Harder tyre compounds are really to be avoided in the winter where conditions will demand you come equipped with a tyre to harness the most grip possible. Rubber tends to get harder as it gets colder, so the problem of less grip is only exacerbated but the chilly weather. It is possible to buy tyres that offer a harder compound for the centre tread to aid rolling ability and prevent them wearing out so quickly whilst using a softer compound for the outer tread for extra grip in the corners.
A guide to finding the right tyre pressure for you is a minefield, so much so in fact that it deserves its own guide (*makes note on ‘to do’ list*). As we said above, the tyres are your contact point with the ground so its essential for the choice and pressure to be optimal for the conditions. Tyre pressures won’t necessarily change in the winter but the effect of running too much air in your hoops will be much more obvious. Winter is all about having as much grip as possible so lower pressures here will rule. As a rule of thumb, a 70kg rider running a tubeless 2.4 tyre (with a decently tough carcass) can run 18-20 PSI in the front and 24-26PSI in the rear tyre. Adjustments can be made either side of this depending on style of riding (more aggressive = more PSI to prevent burping) and weight (heavier riders will need to run more air). Adjustments should also made with regards to your set up, tubeless tyres and wider rims / tyres can generally be run at lower pressures whilst narrower combinations or where tubes are used will need to be run at higher pressures to prevent tyres either rolling or getting pinch flats.
It’s a great idea to give flat pedal riding a go in the winter, it will improve your riding no end, bringing you back to basics, pointing out problem areas in your riding and making you address them. Cleats can sometimes be used to ‘cheat’, riding on flats will help you learn to keep your weight down in your heels and stop you using the cleats to pull the bike closer to you for example when bunny hopping for jumping. Flat pedals are also super handy for when things get a bit looser than you expected, a foot can be stomped out super quick, keeping you upright and on your way down the trail – foot out, flat out and all that.
The best flat pedals will have plenty of pins (11 or more) and will have a slightly concave shape to aid grip on the bottom of your shoe. Paired with a good grippy, flat pedal specific shoe there will be plenty of traction. Look for pedals with sealed bearings to prolong their life in the winter slop and also one that will shed the mud easily. What are you waiting for, get rid of your clipless pedals and get some shin-rippers on for some re-education!

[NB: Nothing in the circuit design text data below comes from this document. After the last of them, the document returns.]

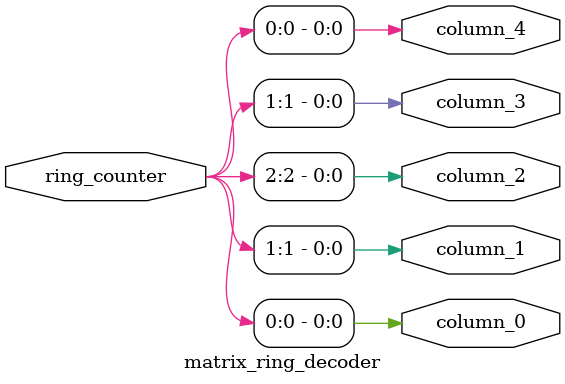
<source format=v>
module matrix_ring_decoder(
    output column_0,
	output column_1,
	output column_2,
	output column_3,
	output column_4,

    input [2:0] ring_counter
);
	
	and (column_0, ring_counter[0], ring_counter[0]); 
	and (column_1, ring_counter[1], ring_counter[1]);
	and (column_2, ring_counter[2], ring_counter[2]);
    and (column_3, ring_counter[1], ring_counter[1]);
	and (column_4, ring_counter[0], ring_counter[0]);


endmodule
</source>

Winter signals the end to any thoughts you had of just dumping your bike in the shed and running to sit by the fire post ride. Leave a muddy, wet bike in the garage on a regular occasion and chances are when you return your drivetrain will have had second thoughts about whether it wants to play ball and your bearings might resemble a crumbly fruit cake. Get into the habit of cleaning up your steed at the end of every ride and your fleet will be raring to go, box-fresh out of the shed every time.
A quick hose down and froth up with a reputable bike cleaner will do the job nicely. Rachael here in the office uses a paintbrush to get the bike cleaner in all the nooks and crannies of her bike. She then uses a stiffer brush and a liquid degreaser to give the cassette, chainring and mech a good scrub, finishing off by using a dedicated chain cleaning tool to degrease the chain. After your bike is all scrubbed up its best to dry off, as best you can, all the moving parts with a clean cloth – shock stanchions, bearing housing and bushes. With a separate rag dry the chain off too. Then it’s just a case of applying some chain lube to the chain and wiping off the excess. Job done.